I’m currently in a vague foggy state where I’m essentially coming down from mania but I’m not fully over the edge into the darkness yet. I feel reckless yet empty, sleep is elusive then fitful but I’m exhausted beyond measure. The emotional dysregulation is destroying me.
The DBT is getting intense, three weeks into the group therapy and it is draining me, although I am understanding the work we are doing, the realisation that this isn’t the light at the end of the tunnel I was looking for has hit me hard.
I always knew this would never be a cure but somehow I still expected some miraculous progress, but instead we are delving deep into the entire process of human emotions. For me this is subject which is fantastic on an intellectual level but when you wake up each day battling your own mind it’s somewhat disappointing.

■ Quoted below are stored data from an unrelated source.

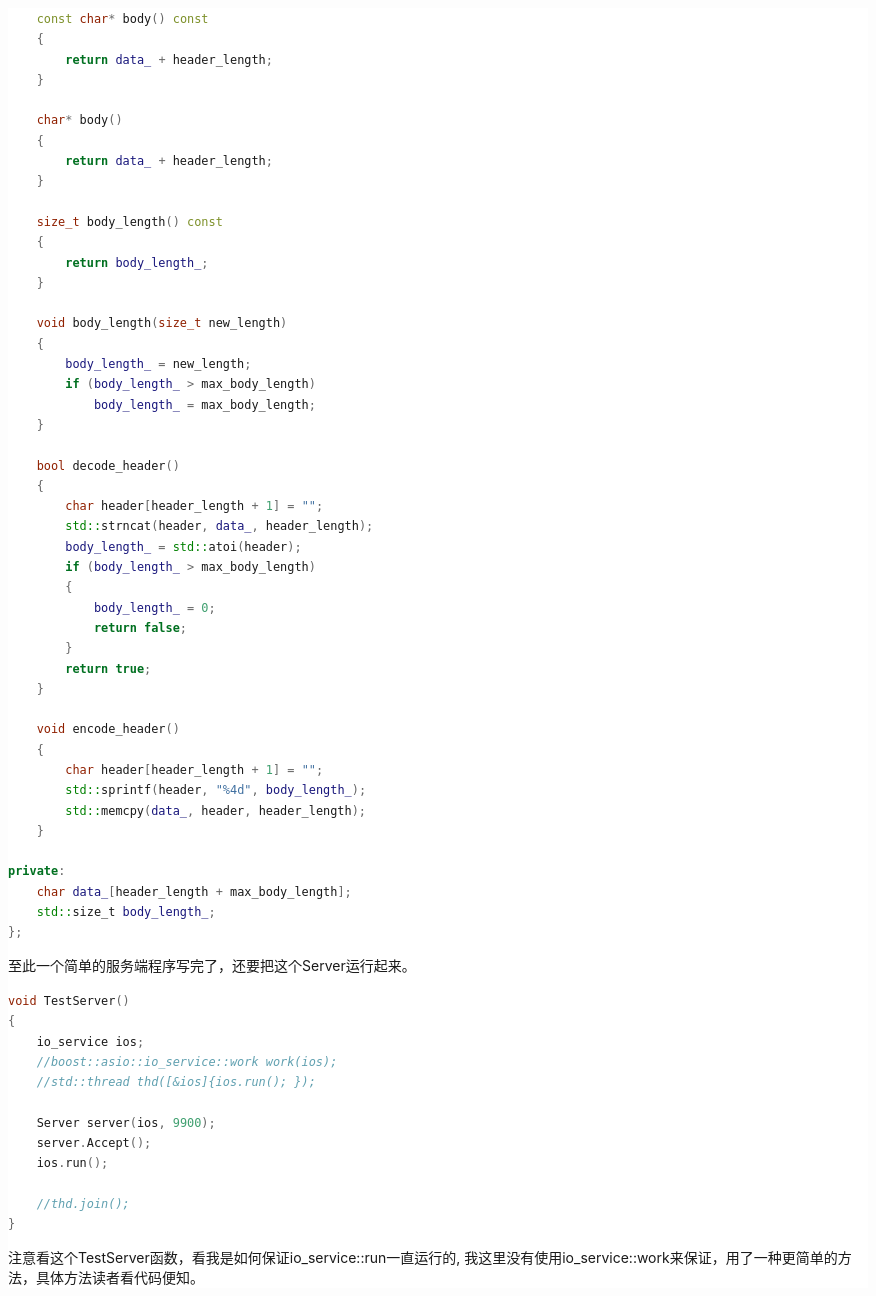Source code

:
 ```cpp
    const char* body() const
    {
        return data_ + header_length;
    }

    char* body()
    {
        return data_ + header_length;
    }

    size_t body_length() const
    {
        return body_length_;
    }

    void body_length(size_t new_length)
    {
        body_length_ = new_length;
        if (body_length_ > max_body_length)
            body_length_ = max_body_length;
    }

    bool decode_header()
    {
        char header[header_length + 1] = "";
        std::strncat(header, data_, header_length);
        body_length_ = std::atoi(header);
        if (body_length_ > max_body_length)
        {
            body_length_ = 0;
            return false;
        }
        return true;
    }

    void encode_header()
    {
        char header[header_length + 1] = "";
        std::sprintf(header, "%4d", body_length_);
        std::memcpy(data_, header, header_length);
    }

private:
    char data_[header_length + max_body_length];
    std::size_t body_length_;
};
```
至此一个简单的服务端程序写完了，还要把这个Server运行起来。
```cpp
void TestServer()
{
    io_service ios;
    //boost::asio::io_service::work work(ios);
    //std::thread thd([&ios]{ios.run(); }); 

    Server server(ios, 9900);
    server.Accept();
    ios.run();

    //thd.join();
}
```
注意看这个TestServer函数，看我是如何保证io_service::run一直运行的, 我这里没有使用io_service::work来保证，用了一种更简单的方法，具体方法读者看代码便知。

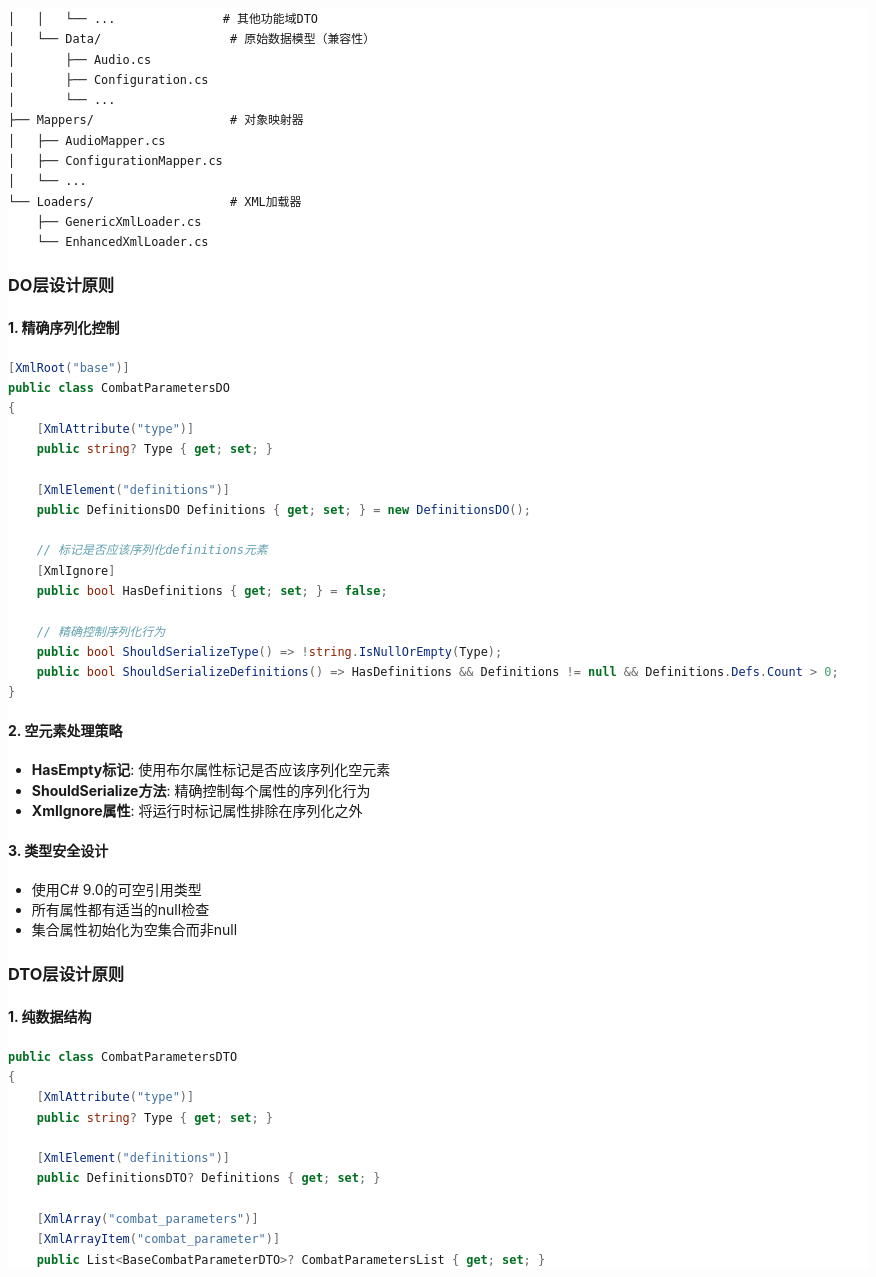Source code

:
 ```
│   │   └── ...               # 其他功能域DTO
│   └── Data/                  # 原始数据模型（兼容性）
│       ├── Audio.cs
│       ├── Configuration.cs
│       └── ...
├── Mappers/                   # 对象映射器
│   ├── AudioMapper.cs
│   ├── ConfigurationMapper.cs
│   └── ...
└── Loaders/                   # XML加载器
    ├── GenericXmlLoader.cs
    └── EnhancedXmlLoader.cs
```

### DO层设计原则

#### 1. 精确序列化控制
```csharp
[XmlRoot("base")]
public class CombatParametersDO
{
    [XmlAttribute("type")]
    public string? Type { get; set; }

    [XmlElement("definitions")]
    public DefinitionsDO Definitions { get; set; } = new DefinitionsDO();
    
    // 标记是否应该序列化definitions元素
    [XmlIgnore]
    public bool HasDefinitions { get; set; } = false;
    
    // 精确控制序列化行为
    public bool ShouldSerializeType() => !string.IsNullOrEmpty(Type);
    public bool ShouldSerializeDefinitions() => HasDefinitions && Definitions != null && Definitions.Defs.Count > 0;
}
```

#### 2. 空元素处理策略
- **HasEmpty标记**: 使用布尔属性标记是否应该序列化空元素
- **ShouldSerialize方法**: 精确控制每个属性的序列化行为
- **XmlIgnore属性**: 将运行时标记属性排除在序列化之外

#### 3. 类型安全设计
- 使用C# 9.0的可空引用类型
- 所有属性都有适当的null检查
- 集合属性初始化为空集合而非null

### DTO层设计原则

#### 1. 纯数据结构
```csharp
public class CombatParametersDTO
{
    [XmlAttribute("type")]
    public string? Type { get; set; }

    [XmlElement("definitions")]
    public DefinitionsDTO? Definitions { get; set; }

    [XmlArray("combat_parameters")]
    [XmlArrayItem("combat_parameter")]
    public List<BaseCombatParameterDTO>? CombatParametersList { get; set; }
```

I know I have to give it time but so far the sessions are just leaving me triggered and emotionally wrecked. All I can hope is I can improve enough to function on a semi successful level, that would be enough.
I’ve also recently been diagnosed with post traumatic stress disorder on top of AVPD and BPD I’ve been prescribed Lyrika (pregabalin) following a dramatic increase in the level of intrusive thoughts and obsessive chains of thought surrounding my son. I have always have intrusive thoughts but ever since JJ was born my mind has just been filled with this relentless idea that he is going to be grievously injured or killed in some way.
It’s horrific, and graphic, I’m not the best at explaining things like this but after explaining it to my doctor she said it’s as if it’s a flashback but it hasn’t happened yet, and that really describes it a thousand times better than I can. The doctor has decided it’s preexisting PTSD from previous life events (abusive upbringing, domestic violence) that has been exacerbated by the mistake made when I was told I had miscarried and subsequently grieved for a thriving baby.
I wonder if the strange state of mind I’m in is due to the medication or simply due to the amount of pressure on me combined with the pressure I put on myself. My only relief is writing and almost everything I write gets scrapped after my anxiety creeps in and whispers in my ear, I’m trying a range of self calming methods along with de-escalation techniques and I am having small successes. Every little success is a victory and I am trying proud of my progress, no matter how small, because even a year ago this would have been impossible.
I guess there isn’t a point to this post, it’s a bit of a cleansing ramble, but if there was it would be not to give up. I’m counting each day as a victory, if I make it through just surviving one day at a time then I’m not giving up, and not giving up means I’m still winning.